The Appellant has questioned the pecuniary jurisdiction of the trial Court. He has alleged that the value of the suit land exceeded the pecuniary jurisdiction as provided in the Magistrate’s Court Cap 10. Since the suit land herein LR.No.Loc.16/Kigoro/491, was registered under cap 300, the Magistrate’s had jurisdiction to try the matter if the value of the land did not exceed Kshs.500,000/=. Though he Appellant has alleged that the suit land herein is 23. 7 acres in size and situated in Ndakaini Thika, then its value is far beyond Kshs.500,000/=. However no valuation of this suit land was availed by the Appellant (Defendant) and raised by him before the trial Magistrate. Even if the Appellant alleged that the issue of jurisdiction can be raised at any stage, it is always prudent to raise it as soon as the occasion arises.
The Appellant raised the issue of jurisdiction in the Defence but on the date of the hearing, he did not raise it up and so matter proceeded in his presence and consent. He cannot raise the issue of pecuniary jurisdiction now. See the case of Alvin Kamande Njenga...Vs...Gacheru (2016) eKLR,
where the Court held that:-
“Even where the jurisdiction is not raised that does not necessary confer jurisdiction on the court if it has none. It is for this reason that an issue of jurisdiction may be raised at any stage of the proceedings, even on appeal though it is always prudent to raise it as soon as the occasion arises”.
Having now carefully considered and evaluated the available evidence before the trial Magistrate, the Court finds and holds that the Plaintiffs then (Respondents herein) did not discharge their onerus task of proving their case on the required standard of balance of probabilities. The Court finds that the trial Magistrate arrived at a wrong finding and as a result thereof, this Court allows the Appeal as lodged by the Appellant and proceeds to quash and set aside the Judgement and decree of the Subordinate Court issued on 26th November 2014, and all consequential orders arising therefrom with costs to the Appellant both at the Subordinate Court and for this Appeal.
The Appellant had stated in his evidence that LR.No.Loc.16/Kigoro/ 496 was reserved for Jane Wangare the 2nd Respondent and he was willing to transfer the same to her. Further that he bought LR.No.Loc.2/Kanderendu/1290, for Emmah Kabura Mwangi, the 3rd Respondent herein. The Appellant should honour the said promise and transfer the said parcels of land to 2nd and 3rd Respondents who are his sisters. The 1st Respondent admitted that he was allocated LR.No.Loc.16/Kigoro/389, which was measuring 16. 5 acres, but he later sold it as it was barren land. This Court makes no any other finding on him.

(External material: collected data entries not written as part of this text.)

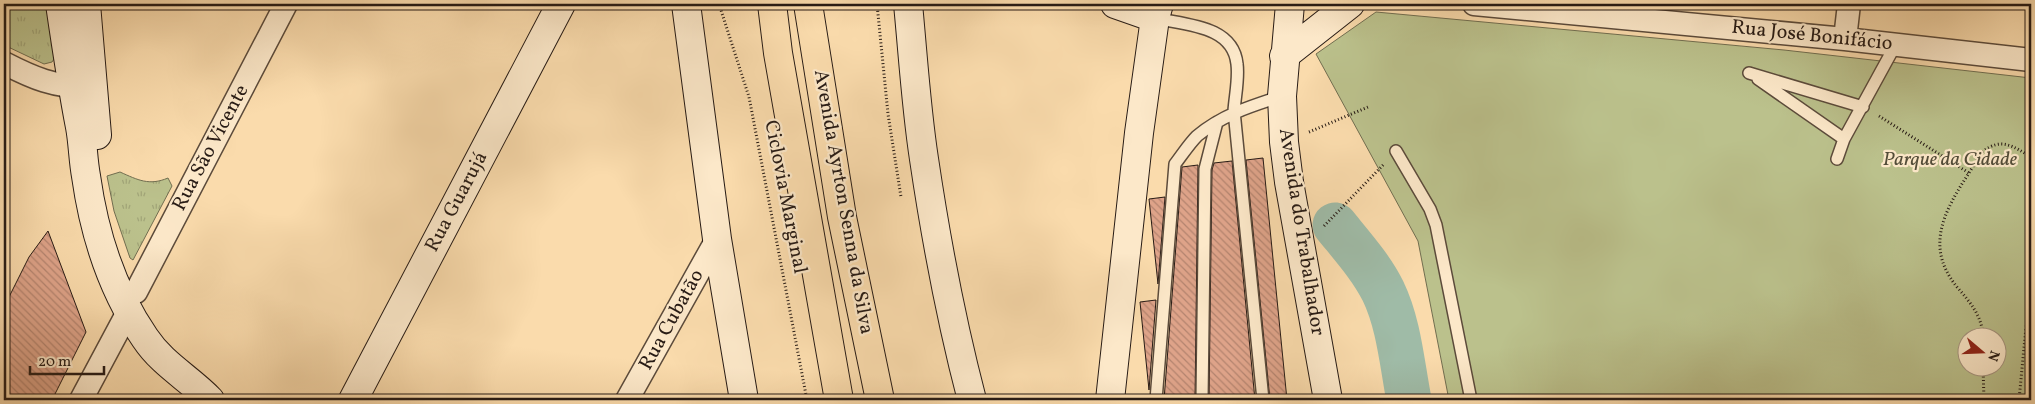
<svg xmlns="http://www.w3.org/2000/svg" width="2035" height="404" viewBox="0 0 2035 404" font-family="Vollkorn,serif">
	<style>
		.park { fill: url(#park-tufts); stroke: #716e50 }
		.pitch { fill: #bbc18c; stroke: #716e50; fill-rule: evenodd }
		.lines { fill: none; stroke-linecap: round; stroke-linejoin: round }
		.river { stroke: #9fbba7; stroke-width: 45 }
		.building { fill: url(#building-back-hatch); stroke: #271b15 }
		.service-casing { stroke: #5c4b3b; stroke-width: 14 }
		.minor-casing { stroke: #5c4b3b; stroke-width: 25 }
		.secondary-casing { stroke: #271b15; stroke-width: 30 }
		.motorway-casing { stroke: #271b15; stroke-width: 30 }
		.path { stroke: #271b15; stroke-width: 3; stroke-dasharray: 1 2.5; stroke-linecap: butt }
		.service { stroke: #fce8c9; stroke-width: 11 }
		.minor { stroke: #fce8c9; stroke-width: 22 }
		.secondary { stroke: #fce8c9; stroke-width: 28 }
		.motorway { stroke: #fadbac; stroke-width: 28 }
		.labels { text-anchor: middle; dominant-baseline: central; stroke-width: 4.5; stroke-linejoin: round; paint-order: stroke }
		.street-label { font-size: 20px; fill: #271b15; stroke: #fce8c9 }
		.park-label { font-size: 20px; font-style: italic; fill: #534d39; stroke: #fce8c9 }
	</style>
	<defs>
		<pattern id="park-tufts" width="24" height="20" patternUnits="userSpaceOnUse" patternTransform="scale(1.25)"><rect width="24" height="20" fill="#bbc18c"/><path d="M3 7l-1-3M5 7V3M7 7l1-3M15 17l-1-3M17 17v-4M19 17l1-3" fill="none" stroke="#a1a578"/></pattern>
		<pattern id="building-back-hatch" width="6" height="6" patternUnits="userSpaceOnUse" patternTransform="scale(1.25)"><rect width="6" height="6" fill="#dea389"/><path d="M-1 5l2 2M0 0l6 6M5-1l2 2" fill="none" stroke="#b4846f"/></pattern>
	</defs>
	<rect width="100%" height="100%" fill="#fadbac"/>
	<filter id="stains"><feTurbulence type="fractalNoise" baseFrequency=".004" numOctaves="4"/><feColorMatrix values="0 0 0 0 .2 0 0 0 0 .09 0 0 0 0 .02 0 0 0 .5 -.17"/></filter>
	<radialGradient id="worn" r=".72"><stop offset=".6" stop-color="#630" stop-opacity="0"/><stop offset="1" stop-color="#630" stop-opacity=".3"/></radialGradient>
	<path class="park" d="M4,4h47l5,52 -4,6 -8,2 -40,-19z
		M120,172c18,8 29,14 48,6l4,8 -39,74 -3,-2 -16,-47 -7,-35z"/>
	<path class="pitch" d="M1376,12l408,38 247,28v322h-582l-31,-159 -102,-187zM1968,336h30v30h-30z"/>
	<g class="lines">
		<path class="river" d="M1335,225c17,21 36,42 48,66 16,33 19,73 26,109"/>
	</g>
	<path class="building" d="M1263,158l24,242h-17l-24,-240z
		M1232,161l23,239h-46l3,-230 2,-7z
		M1198,165l-3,235h-31l18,-233z
		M1165,197l-7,87 -9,-85z
		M48,231l38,101 -34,68h-48v-93l25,-50z
		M1156,300l-7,90 -9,-88z"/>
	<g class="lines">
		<g class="service-casing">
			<path id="service" d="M1155,18c30,7 78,7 82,46 2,15 -2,32 -3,47l29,289
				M1749,73l114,34
				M1758,79l86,60
				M1396,151l34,58 6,16 35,175
				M1837,159l7,-20 52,-95
				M1156,400l19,-236c7,-9 14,-20 22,-28 25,-21 54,-30 85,-40
				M1202,400l3,-231 12,-47"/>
		</g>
		<g class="minor-casing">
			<path id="minor" d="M1474,4l371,35 186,21
				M1845,39l4,-35
				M4,63c29,15 50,24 84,24
				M136,292l150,-288
				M81,400l47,-88
				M627,400l90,-161"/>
		</g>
		<g class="secondary-casing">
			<path id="secondary" d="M60,4c6,41 12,82 20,123 3,16 3,33 6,49 8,57 26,114 59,162 18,27 44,40 65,62
				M86,4l11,131
				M686,4l31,235 27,161
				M908,4c5,51 8,103 16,155 12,81 27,161 48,241
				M1115,4l40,14
				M1290,4l-8,92 2,46 5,40 39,218
				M1284,56l66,-52
				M353,400l208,-396
				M1110,400l29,-267 16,-115 4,-14"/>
		</g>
		<g class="motorway-casing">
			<path id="motorway" d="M772,4l6,49 61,347
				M808,4l34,213 38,183"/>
		</g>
		<path class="path" d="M719,4l30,93 58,303
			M877,4l11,110 13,83
			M1879,116l90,57
			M1309,132l59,-25
			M1324,226l60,-62
			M1983,336c-1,-20 -13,-34 -26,-49 -40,-49 -1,-91 25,-135 19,-15 31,-6 49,5
			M1983,366l1,34
			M2019,400l7,-73 5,-13"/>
		<use href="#service" class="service"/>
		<use href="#minor" class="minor"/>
		<use href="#secondary" class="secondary"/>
		<use href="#motorway" class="motorway"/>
	</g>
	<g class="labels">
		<g class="street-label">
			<text transform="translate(1812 36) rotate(6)">Rua José Bonifácio</text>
			<text transform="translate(211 148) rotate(-62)">Rua São Vicente</text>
			<text transform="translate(785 197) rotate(79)">Ciclovia Marginal</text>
			<text transform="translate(457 202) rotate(-62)">Rua Guarujá</text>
			<text transform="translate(843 202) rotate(80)">Avenida Ayrton Senna da Silva</text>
			<text transform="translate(1301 232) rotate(81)">Avenida do Trabalhador</text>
			<text transform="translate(672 320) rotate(-61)">Rua Cubatão</text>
		</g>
		<g class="park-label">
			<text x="1950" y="160">Parque da Cidade</text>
		</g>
	</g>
	<rect width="2035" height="404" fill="none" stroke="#fadbac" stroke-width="20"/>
	<rect x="5" y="5" width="2025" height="394" fill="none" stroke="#271b15" stroke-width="2.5"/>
	<rect x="10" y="10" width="2015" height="384" fill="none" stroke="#271b15"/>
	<g transform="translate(1982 352) rotate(109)"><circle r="24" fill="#fce8c9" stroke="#a79681"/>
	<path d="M0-4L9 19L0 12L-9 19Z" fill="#8f2418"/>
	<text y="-8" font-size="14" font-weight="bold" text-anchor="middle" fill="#271b15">N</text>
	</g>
	<path d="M30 366v8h74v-8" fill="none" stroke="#271b15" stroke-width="2.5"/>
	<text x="38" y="366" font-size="15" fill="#271b15" stroke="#fce8c9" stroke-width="4" paint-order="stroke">20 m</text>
	<rect width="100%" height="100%" filter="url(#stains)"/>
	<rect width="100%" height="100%" fill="url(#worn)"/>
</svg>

For avoidance of doubt, the Thika CMCC.No.1187 of 2010 is hereby dismissed.
It is so ordered.
Dated, signed and delivered at Thika this 23rd day of February2018.
L. GACHERU
JUDGE
In the presence of
Mr. Kangethe holding brief for Mr. Kamere for Appellant
Mr. Njoroge holding brief for Mr. Wandai for Respondents
Diana - Court clerk
Court – Judgement read in open court in the presence of the above advocates.